→ WHAT THE TASK ASKS: In the data below, find the line containing "X107950000Y-88900000D03*", then set down that line and every later line up to and including the line containing "X109220000Y-121285000D03*", exactly.

DATA FOR THIS EXERCISE section start

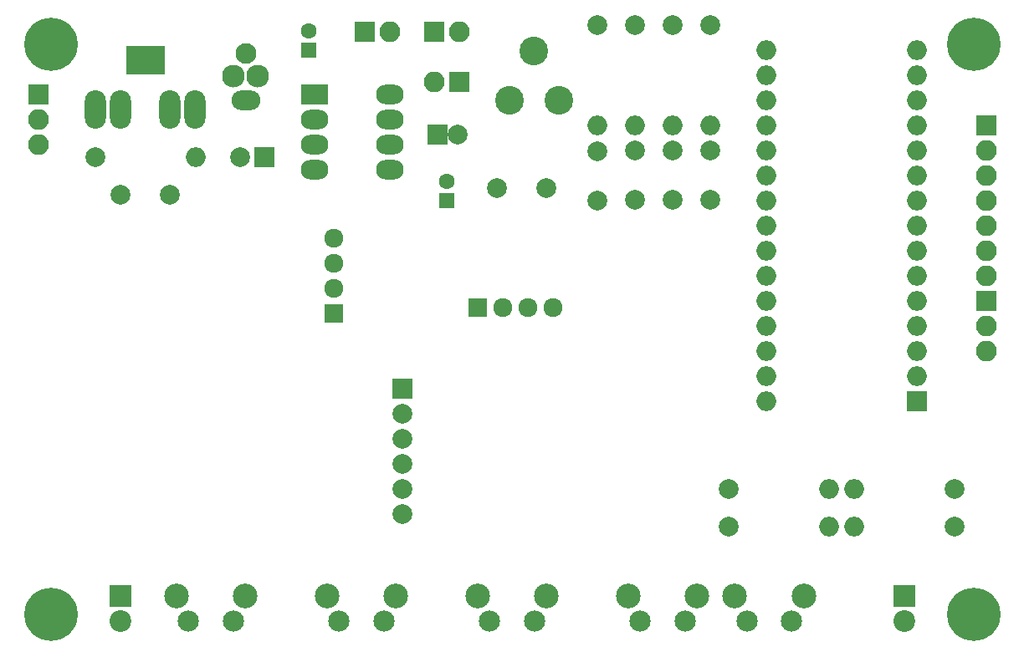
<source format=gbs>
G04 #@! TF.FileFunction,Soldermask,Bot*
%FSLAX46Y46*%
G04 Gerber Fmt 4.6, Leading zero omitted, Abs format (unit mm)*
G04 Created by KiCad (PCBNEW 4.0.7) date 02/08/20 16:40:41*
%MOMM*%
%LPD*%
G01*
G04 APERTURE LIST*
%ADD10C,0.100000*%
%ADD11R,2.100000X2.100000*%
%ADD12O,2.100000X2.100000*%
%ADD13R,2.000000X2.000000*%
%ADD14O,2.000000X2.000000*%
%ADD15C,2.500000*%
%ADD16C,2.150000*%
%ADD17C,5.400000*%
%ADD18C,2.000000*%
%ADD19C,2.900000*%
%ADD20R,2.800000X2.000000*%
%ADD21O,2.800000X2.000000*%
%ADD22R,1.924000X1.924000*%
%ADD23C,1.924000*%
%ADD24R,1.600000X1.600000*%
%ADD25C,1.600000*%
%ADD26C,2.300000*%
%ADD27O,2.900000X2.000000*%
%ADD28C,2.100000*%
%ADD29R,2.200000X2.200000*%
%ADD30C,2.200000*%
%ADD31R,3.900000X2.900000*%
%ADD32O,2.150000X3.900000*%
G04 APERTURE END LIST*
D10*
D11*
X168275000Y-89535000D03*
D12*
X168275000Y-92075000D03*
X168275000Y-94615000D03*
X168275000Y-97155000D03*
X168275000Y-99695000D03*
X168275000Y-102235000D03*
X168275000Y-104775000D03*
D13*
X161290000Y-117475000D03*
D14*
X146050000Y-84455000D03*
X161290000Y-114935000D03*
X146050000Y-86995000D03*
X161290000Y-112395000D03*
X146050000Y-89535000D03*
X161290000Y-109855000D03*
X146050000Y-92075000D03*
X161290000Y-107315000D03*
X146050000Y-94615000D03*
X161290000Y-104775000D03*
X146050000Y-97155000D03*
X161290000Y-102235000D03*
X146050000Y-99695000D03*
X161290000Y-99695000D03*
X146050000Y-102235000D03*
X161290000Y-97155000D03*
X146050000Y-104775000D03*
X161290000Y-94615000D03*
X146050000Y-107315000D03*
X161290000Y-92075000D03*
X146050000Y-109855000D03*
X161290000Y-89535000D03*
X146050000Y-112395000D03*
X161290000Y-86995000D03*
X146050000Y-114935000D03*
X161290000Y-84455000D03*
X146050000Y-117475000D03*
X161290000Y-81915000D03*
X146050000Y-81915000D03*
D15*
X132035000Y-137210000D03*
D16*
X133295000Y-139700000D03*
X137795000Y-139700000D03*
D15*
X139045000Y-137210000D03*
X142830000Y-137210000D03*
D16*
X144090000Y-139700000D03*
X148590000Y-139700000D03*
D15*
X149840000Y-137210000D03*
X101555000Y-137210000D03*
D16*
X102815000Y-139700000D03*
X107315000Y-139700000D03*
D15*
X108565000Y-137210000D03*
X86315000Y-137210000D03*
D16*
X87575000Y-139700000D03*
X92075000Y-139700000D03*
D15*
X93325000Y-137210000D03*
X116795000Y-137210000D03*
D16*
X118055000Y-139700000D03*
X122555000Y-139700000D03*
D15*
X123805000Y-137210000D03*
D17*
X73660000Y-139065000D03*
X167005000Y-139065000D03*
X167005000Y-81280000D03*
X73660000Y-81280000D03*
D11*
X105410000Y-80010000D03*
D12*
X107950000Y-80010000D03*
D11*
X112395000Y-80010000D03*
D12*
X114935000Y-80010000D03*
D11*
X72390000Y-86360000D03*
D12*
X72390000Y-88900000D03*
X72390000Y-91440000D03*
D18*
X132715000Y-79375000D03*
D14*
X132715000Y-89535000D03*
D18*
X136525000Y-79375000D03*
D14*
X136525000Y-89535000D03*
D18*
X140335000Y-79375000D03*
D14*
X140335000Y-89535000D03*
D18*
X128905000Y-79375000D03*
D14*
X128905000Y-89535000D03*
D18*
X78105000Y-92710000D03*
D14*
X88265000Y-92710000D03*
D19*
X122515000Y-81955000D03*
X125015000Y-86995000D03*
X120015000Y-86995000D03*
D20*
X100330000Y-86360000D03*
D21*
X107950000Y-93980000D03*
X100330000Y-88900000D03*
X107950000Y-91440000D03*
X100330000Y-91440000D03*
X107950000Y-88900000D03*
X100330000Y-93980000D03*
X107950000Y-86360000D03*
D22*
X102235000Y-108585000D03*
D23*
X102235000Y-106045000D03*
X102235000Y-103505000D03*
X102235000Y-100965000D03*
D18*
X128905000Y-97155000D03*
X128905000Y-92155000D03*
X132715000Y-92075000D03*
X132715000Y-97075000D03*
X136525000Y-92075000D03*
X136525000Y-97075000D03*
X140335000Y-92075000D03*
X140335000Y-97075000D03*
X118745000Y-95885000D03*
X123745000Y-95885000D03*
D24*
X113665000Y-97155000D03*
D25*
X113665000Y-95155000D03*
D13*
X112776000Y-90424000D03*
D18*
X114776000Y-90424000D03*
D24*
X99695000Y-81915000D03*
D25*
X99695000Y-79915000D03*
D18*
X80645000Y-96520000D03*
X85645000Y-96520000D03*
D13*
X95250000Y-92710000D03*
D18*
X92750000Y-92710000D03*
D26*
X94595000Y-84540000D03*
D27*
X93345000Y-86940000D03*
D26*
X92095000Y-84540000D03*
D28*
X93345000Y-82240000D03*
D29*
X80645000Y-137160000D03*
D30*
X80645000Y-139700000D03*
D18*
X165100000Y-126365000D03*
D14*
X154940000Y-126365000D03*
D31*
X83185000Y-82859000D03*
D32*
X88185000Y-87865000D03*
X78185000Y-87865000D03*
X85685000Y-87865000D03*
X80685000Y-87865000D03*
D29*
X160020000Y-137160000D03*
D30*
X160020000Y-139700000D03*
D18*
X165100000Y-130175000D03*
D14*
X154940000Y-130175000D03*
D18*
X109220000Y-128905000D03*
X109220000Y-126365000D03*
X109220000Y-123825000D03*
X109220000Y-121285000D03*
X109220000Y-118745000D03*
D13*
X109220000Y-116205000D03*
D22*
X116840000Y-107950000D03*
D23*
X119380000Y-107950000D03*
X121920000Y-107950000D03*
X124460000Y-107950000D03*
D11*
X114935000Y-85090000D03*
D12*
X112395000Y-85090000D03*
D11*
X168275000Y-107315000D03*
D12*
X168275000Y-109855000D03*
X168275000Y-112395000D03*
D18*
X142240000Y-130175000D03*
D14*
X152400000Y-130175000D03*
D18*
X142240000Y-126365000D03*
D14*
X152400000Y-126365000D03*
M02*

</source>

DATA FOR THIS EXERCISE section end
DATA FOR THIS EXERCISE section start

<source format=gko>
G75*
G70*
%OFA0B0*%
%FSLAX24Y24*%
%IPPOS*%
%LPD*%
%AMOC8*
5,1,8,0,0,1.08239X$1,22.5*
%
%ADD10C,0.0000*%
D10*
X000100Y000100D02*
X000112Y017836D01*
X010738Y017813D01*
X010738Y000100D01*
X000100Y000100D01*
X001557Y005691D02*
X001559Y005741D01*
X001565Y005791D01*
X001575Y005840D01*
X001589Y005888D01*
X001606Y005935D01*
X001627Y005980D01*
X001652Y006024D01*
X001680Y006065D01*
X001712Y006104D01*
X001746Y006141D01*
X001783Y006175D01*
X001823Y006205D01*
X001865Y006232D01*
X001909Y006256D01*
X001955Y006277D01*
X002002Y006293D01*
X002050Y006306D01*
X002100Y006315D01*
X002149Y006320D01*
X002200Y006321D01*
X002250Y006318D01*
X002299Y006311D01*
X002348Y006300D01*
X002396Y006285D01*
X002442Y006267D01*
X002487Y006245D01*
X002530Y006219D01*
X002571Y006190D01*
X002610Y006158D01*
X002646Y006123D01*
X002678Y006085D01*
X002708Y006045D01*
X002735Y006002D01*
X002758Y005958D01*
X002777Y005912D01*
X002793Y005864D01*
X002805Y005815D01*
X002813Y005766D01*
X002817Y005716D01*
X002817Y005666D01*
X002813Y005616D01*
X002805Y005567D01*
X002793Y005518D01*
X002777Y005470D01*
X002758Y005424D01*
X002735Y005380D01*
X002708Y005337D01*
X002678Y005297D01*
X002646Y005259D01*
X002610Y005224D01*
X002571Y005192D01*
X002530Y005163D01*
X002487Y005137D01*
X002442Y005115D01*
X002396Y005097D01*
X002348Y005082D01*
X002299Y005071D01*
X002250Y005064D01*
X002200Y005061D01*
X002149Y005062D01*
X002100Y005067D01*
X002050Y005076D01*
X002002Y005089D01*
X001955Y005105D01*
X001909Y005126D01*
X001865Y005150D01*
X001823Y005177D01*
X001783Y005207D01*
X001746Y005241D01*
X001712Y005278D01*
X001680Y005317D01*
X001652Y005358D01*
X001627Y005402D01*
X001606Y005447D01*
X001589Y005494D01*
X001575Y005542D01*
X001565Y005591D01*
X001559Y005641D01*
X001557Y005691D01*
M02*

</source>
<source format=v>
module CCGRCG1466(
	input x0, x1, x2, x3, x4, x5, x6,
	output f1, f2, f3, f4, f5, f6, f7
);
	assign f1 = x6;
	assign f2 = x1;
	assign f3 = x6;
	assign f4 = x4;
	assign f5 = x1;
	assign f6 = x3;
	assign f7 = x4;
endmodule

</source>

DATA FOR THIS EXERCISE section end

→ SOLVED EXERCISE:
X107950000Y-88900000D03*
X100330000Y-93980000D03*
X107950000Y-86360000D03*
D22*
X102235000Y-108585000D03*
D23*
X102235000Y-106045000D03*
X102235000Y-103505000D03*
X102235000Y-100965000D03*
D18*
X128905000Y-97155000D03*
X128905000Y-92155000D03*
X132715000Y-92075000D03*
X132715000Y-97075000D03*
X136525000Y-92075000D03*
X136525000Y-97075000D03*
X140335000Y-92075000D03*
X140335000Y-97075000D03*
X118745000Y-95885000D03*
X123745000Y-95885000D03*
D24*
X113665000Y-97155000D03*
D25*
X113665000Y-95155000D03*
D13*
X112776000Y-90424000D03*
D18*
X114776000Y-90424000D03*
D24*
X99695000Y-81915000D03*
D25*
X99695000Y-79915000D03*
D18*
X80645000Y-96520000D03*
X85645000Y-96520000D03*
D13*
X95250000Y-92710000D03*
D18*
X92750000Y-92710000D03*
D26*
X94595000Y-84540000D03*
D27*
X93345000Y-86940000D03*
D26*
X92095000Y-84540000D03*
D28*
X93345000Y-82240000D03*
D29*
X80645000Y-137160000D03*
D30*
X80645000Y-139700000D03*
D18*
X165100000Y-126365000D03*
D14*
X154940000Y-126365000D03*
D31*
X83185000Y-82859000D03*
D32*
X88185000Y-87865000D03*
X78185000Y-87865000D03*
X85685000Y-87865000D03*
X80685000Y-87865000D03*
D29*
X160020000Y-137160000D03*
D30*
X160020000Y-139700000D03*
D18*
X165100000Y-130175000D03*
D14*
X154940000Y-130175000D03*
D18*
X109220000Y-128905000D03*
X109220000Y-126365000D03*
X109220000Y-123825000D03*
X109220000Y-121285000D03*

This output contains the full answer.